_What the task asks_
Your task is to repeat all of the data exactly while excluding the pictures.

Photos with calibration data
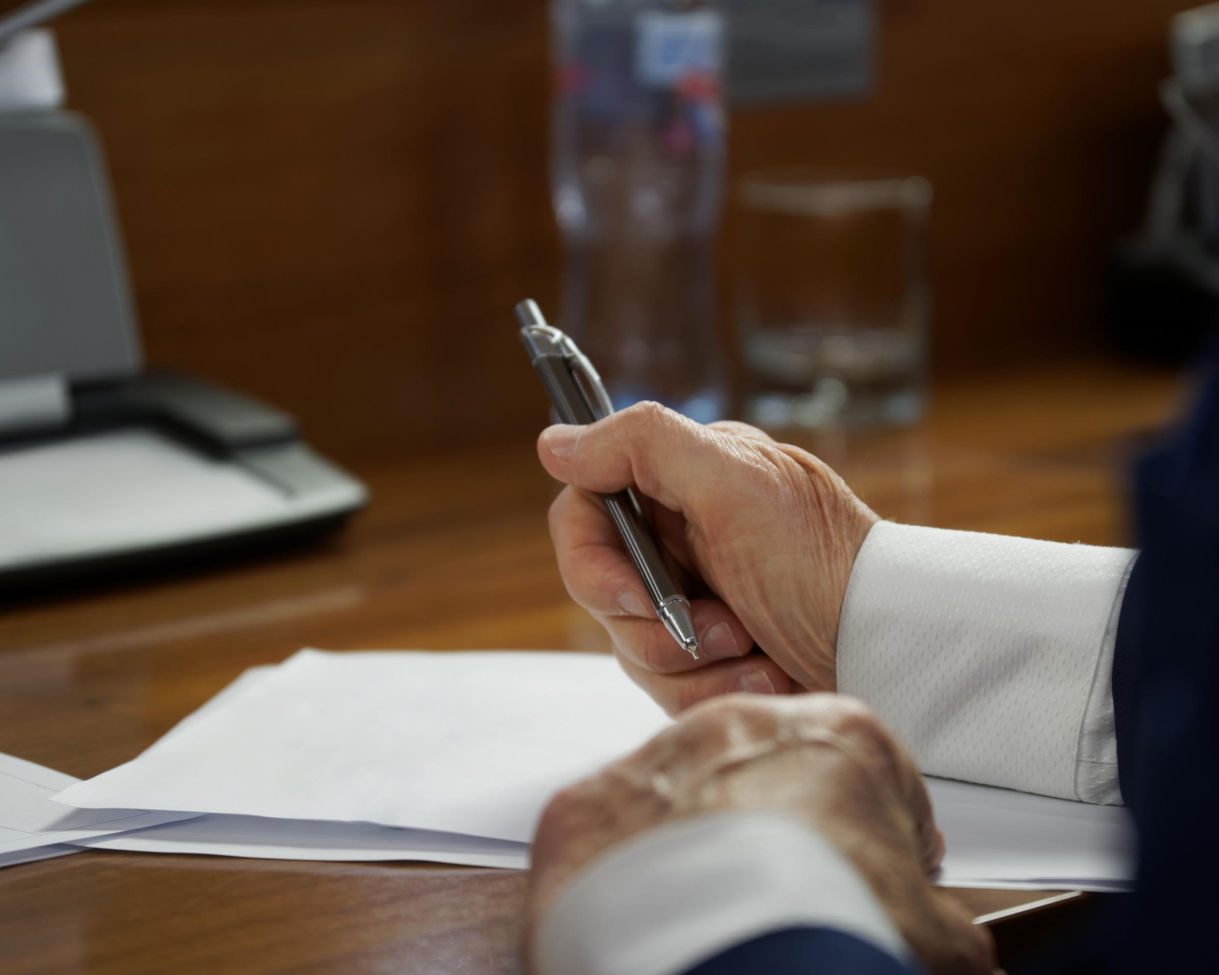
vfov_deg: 13.0
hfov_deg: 16.2
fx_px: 4293
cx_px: 689
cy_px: 490
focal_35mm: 119
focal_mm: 70
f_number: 2.8
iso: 800
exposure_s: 1/200
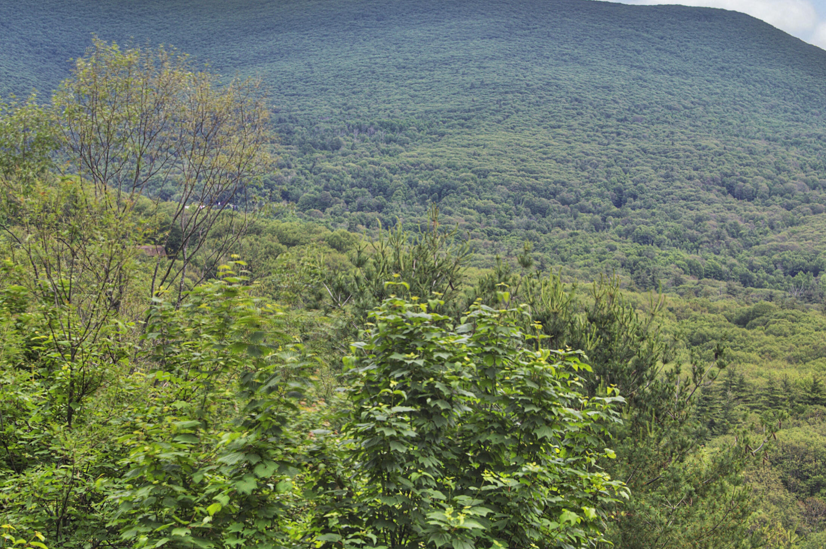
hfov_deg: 24.8
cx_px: 385
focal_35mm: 82
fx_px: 1880
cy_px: 218
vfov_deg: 16.6
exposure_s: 1/30
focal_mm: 40
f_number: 14
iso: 200
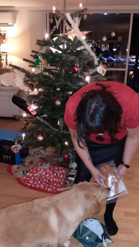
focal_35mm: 33
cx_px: 69
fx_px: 216
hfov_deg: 35.7
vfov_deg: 59.5
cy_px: 126
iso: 200
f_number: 1.7
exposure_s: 1/25
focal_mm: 3.92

_Answer to this task_
vfov_deg: 13.0
hfov_deg: 16.2
fx_px: 4293
cx_px: 689
cy_px: 490
focal_35mm: 119
focal_mm: 70
f_number: 2.8
iso: 800
exposure_s: 1/200
hfov_deg: 24.8
cx_px: 385
focal_35mm: 82
fx_px: 1880
cy_px: 218
vfov_deg: 16.6
exposure_s: 1/30
focal_mm: 40
f_number: 14
iso: 200
focal_35mm: 33
cx_px: 69
fx_px: 216
hfov_deg: 35.7
vfov_deg: 59.5
cy_px: 126
iso: 200
f_number: 1.7
exposure_s: 1/25
focal_mm: 3.92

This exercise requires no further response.